Sweden's Culture and Democracy Minister Alice Bah Kuhnke. Photo TT
Three torched mosques within a week led to demonstrations across the country on Friday in support of Muslims. The Local's Oliver Gee watched the Stockholm rally unfold and spoke to leading campaigners about what should happen next.
Sweden is getting a bad reputation.
Headlines across the world screamed this week that three mosques had been torched deliberately and journalists were quick to point out that rising tensions followed the nationalist Sweden Democrats doubling their support to 13 percent at the last election in September.
On the home front there has been a mixed reaction to the attacks. Online forums saw some Swedes praising what had happened. It became clear there was some kind of community delighted that sacred buildings had gone up in flames.
As The Local tweeted from the anti-racism rally in Stockholm designed to counteract the support for the violence, we were bombarded by Islamophobic replies, while racist comments flooded our comments section.
But the Stockholm rally was evidence that many more people still support a peaceful and tolerant Sweden. Thousands faced the winter chill to hear speakers from the Islamic community.
One of those speakers was Alice Bah Kuhnke, Sweden's Minister for Culture and Democracy.
The half-Gambian Swede spoke to a glove-muffled applause about how she planned to tackle the growing tide of Islamophobia, and how knowledge was the only cure for prejudice.
She told The Local afterwards that she had cried when she first heard about the mosque fires.
"It may seem like this situation has only just happened - but it has actually been going on for several years," she said.
She said that she was piecing together an action plan together with the rest of the government.
"That's one of the biggest things we're doing right now. And we've also put certain security measures in place when it comes to protecting the mosques and we have intensified the dialogue between the police and the Muslim civil society."
Others used their speeches to throw more direct criticism at the nationalist Sweden Democrat party, which is growing in strength.
Among them was Amer Sarsour, a poet who entertained the crowd with his spoken-word dict entitled "Mister Sweden Democrat" - which included lines like "You're like a soft bit of chocolate that I want to eat and then shit out".
Poet Amer Sarsour. Photo: The Local
He told The Local afterwards that he thinks some Sweden Democrat party members are just confused, and that they are actually kind under the surface. But their messages, he argued, are the root cause of the recent problems.

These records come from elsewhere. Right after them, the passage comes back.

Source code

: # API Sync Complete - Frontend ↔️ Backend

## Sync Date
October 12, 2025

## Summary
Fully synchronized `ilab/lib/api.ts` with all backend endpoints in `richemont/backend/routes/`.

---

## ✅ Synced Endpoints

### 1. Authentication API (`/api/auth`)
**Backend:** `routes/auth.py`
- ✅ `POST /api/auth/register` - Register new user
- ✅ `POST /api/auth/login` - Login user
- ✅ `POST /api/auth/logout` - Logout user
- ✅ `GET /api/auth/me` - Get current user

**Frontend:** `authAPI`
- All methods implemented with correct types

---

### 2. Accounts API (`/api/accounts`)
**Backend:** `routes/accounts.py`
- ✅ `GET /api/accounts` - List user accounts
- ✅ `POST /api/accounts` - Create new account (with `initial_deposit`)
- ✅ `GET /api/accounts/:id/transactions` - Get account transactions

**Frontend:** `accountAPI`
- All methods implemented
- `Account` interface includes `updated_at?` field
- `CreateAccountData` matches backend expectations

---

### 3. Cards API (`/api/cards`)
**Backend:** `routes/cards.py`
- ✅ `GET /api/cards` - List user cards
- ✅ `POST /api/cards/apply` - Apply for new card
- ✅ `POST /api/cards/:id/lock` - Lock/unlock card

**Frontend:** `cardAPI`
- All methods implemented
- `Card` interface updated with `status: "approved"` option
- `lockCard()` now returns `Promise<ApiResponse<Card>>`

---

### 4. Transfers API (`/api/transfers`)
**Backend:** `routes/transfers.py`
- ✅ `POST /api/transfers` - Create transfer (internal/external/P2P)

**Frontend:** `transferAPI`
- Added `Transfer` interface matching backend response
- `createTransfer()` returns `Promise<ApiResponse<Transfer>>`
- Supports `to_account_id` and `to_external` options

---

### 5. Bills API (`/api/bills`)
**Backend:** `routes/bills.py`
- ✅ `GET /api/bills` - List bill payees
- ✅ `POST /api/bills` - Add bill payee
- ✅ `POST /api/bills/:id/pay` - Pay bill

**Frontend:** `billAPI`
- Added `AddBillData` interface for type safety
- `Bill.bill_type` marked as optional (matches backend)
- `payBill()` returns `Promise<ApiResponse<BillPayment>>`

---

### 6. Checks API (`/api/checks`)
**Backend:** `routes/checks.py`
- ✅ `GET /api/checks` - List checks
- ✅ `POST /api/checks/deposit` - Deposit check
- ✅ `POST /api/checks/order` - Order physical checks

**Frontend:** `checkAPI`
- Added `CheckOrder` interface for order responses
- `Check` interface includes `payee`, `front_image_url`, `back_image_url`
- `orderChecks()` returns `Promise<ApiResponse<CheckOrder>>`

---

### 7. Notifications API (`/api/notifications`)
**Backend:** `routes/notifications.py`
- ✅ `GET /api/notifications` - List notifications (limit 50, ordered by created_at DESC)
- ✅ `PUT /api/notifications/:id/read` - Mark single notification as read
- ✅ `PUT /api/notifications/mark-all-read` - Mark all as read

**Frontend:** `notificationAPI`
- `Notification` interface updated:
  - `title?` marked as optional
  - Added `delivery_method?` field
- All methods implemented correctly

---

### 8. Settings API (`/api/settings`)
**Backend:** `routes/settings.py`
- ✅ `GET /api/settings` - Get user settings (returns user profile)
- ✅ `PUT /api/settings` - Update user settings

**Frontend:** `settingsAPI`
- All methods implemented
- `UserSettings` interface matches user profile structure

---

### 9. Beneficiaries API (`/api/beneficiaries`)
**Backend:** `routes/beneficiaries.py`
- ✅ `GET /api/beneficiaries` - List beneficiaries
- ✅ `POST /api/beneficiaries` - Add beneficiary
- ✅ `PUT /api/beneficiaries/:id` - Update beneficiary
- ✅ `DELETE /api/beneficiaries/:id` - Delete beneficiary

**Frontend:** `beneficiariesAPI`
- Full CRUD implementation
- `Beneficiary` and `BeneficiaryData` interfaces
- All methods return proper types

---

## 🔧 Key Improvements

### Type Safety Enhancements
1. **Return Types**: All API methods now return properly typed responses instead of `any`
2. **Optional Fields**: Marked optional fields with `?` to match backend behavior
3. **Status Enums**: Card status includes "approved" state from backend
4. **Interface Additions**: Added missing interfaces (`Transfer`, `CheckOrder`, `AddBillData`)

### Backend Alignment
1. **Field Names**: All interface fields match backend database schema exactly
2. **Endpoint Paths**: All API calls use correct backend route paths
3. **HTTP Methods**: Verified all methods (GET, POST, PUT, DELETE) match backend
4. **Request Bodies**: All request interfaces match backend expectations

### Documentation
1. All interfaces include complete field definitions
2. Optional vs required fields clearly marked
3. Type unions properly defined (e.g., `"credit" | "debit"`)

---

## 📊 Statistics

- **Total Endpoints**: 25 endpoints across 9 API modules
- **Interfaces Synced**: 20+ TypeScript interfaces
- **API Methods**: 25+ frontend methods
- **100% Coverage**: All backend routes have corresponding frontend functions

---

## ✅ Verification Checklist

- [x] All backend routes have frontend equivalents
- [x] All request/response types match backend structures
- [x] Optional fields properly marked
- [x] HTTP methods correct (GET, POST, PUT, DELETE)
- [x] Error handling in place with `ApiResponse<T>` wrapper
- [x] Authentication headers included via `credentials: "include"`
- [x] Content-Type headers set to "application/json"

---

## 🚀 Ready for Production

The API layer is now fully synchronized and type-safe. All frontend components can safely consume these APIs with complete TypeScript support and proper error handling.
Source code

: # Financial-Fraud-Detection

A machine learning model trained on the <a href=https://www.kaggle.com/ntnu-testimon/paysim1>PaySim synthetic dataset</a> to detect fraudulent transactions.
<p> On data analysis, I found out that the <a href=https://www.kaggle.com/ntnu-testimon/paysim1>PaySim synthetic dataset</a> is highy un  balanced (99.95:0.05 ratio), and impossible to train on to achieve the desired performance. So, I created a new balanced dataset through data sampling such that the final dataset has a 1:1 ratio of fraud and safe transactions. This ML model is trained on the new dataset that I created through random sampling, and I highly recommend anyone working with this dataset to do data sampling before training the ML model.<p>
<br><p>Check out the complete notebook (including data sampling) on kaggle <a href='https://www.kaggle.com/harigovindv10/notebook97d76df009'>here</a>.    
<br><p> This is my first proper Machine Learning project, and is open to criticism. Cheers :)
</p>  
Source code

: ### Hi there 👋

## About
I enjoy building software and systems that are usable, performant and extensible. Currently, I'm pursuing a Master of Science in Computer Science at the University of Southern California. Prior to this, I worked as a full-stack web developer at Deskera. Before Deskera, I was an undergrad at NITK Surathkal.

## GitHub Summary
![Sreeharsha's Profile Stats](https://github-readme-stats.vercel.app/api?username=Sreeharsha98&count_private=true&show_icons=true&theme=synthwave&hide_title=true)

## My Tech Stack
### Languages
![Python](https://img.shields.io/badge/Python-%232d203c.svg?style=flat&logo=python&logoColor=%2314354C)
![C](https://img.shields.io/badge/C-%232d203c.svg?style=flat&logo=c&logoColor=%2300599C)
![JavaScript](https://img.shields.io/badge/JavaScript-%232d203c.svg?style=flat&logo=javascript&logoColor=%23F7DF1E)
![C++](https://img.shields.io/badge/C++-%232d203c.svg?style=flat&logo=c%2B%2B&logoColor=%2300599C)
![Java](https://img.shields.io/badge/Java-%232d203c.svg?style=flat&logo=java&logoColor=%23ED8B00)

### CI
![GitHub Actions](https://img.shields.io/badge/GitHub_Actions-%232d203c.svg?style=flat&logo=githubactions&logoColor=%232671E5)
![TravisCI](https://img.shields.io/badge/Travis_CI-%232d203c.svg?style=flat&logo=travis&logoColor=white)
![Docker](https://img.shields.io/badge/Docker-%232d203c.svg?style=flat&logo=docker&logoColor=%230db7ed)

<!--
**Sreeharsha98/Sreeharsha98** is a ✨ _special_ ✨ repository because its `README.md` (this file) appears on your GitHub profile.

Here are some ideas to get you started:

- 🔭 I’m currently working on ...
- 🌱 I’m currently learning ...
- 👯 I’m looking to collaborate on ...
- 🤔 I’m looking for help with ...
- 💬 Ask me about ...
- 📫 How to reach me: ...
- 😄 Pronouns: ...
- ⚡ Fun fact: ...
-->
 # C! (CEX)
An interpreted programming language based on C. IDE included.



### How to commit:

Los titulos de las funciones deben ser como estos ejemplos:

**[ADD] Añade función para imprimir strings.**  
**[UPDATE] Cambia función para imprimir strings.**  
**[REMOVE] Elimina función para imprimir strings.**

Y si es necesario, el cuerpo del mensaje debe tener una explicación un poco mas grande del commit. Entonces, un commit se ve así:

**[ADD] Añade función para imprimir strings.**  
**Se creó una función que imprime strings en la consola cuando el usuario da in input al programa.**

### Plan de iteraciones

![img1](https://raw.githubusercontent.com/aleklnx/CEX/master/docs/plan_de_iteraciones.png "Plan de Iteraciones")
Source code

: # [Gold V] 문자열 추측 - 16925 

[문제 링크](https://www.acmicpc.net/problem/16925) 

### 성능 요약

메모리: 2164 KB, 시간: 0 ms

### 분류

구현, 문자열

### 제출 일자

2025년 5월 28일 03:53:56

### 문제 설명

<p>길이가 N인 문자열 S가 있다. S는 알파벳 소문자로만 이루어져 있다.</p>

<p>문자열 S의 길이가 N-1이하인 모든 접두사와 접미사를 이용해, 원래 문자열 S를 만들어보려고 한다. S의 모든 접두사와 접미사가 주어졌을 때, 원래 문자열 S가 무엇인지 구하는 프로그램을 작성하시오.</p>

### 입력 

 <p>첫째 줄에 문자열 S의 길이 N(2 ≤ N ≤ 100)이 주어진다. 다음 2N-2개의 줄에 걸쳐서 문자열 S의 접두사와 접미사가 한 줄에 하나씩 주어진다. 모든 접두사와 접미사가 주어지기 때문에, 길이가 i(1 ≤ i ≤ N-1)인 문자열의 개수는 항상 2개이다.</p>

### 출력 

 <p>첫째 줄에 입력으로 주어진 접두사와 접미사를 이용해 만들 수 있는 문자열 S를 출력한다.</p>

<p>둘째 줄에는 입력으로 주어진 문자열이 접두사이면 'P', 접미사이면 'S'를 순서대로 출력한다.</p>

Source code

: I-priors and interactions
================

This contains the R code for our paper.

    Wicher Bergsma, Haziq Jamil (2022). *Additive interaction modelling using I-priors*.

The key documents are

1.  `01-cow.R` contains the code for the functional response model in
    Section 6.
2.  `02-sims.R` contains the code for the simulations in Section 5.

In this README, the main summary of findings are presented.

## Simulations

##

"The Sweden Democrats are agitating people against the Muslim community...It's actually a big problem because they want people to fight against each other," he said.
"They say Muslims are a problem - but Muslims have never been a problem in Sweden. The Sweden Democrats have played a role in all that's been happening - the Islamophobia, the racism against Muslims. They're fooling the people. They use lies, they play on emotions," he lamented.
"And why should you fear the Muslims? They try to preach peace. They want to live in peace and prosperity, and they have lived this way in Sweden for a long time. They don't want to bother anyone. I don't think people should be afraid, I mean, that would be strange. That's something that started with the propaganda since 9/11 in 2001. It's been an agitation against the Muslims since then. I understand people associate Muslims with terrorists but it's wrong and it has to stop."
Anti-racism campaigner Yasin Ahmed, 43, The Local he had attended the rally because he believed the fires represented "an attack against Swedish democracy".
"I wanted to show solidarity with other Muslims. We have to debate this subject. I am very glad that many people here today are not just Muslims, they are here from many different religious backgrounds," he said.
Minister Bah Kuhnke, meanwhile, insisted that despite the recent negative publicity, Sweden shouldn't be scratched off the "paradise" list for immigrants on which it has long enjoyed a prime position.
Sweden's new Culture and Democracy Minister Alice Bah Kuhnke. Photo: The Local
"Sweden is still a paradise, in many ways. But we have some problems that we really need to change - and we're going to change them. I hope that the picture of Sweden will still be a paradise when it comes how we want to fix these problems," she said.
The minister added that she thinks she has the arsenal to fight for peace.
"I got very upset when I heard about the burned mosques...But I look at problems and think what can I do from the position I am in," she explained.
"I'm a minister - I have the democratic weapons to change this."